Wild edible plants and agro-pastoral communities – loss of knowledge through generations
In the middle of several amazing posters, one poster really caught my eye and it was presented by Wyclife Agumba Oluoch where he focused on the threats and management options of wild edible plants in semi‐arid lands of Turkana County, Kenya at Tropentag. Within the three communities in Turkana County, climate change, overstocking, over-harvesting, and invasive species are identified as major threats to wild edible plants as people are not aware of the importance of wild species and how they can get benefit from them.
Well, now you might be wondering how come local communities are not aware of their surroundings and wilderness. Then let me take you back to the interview where Wyclife Agumba Oluoch pointed out that eroded knowledge within the community threatened diversity and also kept the community away from nutrition. It’s an irony to witness how this knowledge getting dissolved within the upcoming generation. The consumption of wild plants for food and medicine runs through the family over generations. But in this case, the knowledge seems to be dissolved. He added communities do consider climate change as a threat but they do not consider overstocking and over-harvesting as actual problems.

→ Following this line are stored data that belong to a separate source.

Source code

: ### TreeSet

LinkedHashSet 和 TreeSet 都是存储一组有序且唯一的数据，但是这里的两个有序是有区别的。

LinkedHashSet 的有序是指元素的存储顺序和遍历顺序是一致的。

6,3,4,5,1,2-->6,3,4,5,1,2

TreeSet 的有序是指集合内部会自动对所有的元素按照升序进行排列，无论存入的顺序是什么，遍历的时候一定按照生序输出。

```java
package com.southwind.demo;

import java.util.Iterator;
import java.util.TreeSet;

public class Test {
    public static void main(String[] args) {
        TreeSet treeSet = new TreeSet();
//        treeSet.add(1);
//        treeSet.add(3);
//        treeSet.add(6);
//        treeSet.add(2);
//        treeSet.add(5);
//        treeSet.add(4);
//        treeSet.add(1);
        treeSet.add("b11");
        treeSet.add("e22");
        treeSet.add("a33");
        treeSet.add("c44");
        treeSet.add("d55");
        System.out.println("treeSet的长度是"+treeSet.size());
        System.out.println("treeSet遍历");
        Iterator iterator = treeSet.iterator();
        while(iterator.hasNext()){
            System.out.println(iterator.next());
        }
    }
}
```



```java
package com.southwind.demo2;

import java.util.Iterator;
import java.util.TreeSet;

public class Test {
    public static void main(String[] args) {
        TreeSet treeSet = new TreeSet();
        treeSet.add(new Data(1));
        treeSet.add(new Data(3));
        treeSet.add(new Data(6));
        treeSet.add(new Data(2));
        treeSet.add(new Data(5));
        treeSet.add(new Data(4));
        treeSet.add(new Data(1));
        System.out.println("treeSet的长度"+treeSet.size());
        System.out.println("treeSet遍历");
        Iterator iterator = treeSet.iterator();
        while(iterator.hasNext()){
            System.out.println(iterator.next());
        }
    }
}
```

He said in Kenya, community initiatives with academia trying to close the loop by strengthening the knowledge of edible plants. The major challenge they are facing is the lack of trust between academia and the community. Even though they addressed the techniques and aware them how overgrazing put more pressure on land and how because of overgrazing young seedlings don’t even get a chance to even survive and ultimately create a less diverse environment that is even sensitive to climate change. He added, that the actual implementation of the initiative seems to be weak and needs to be strengthened.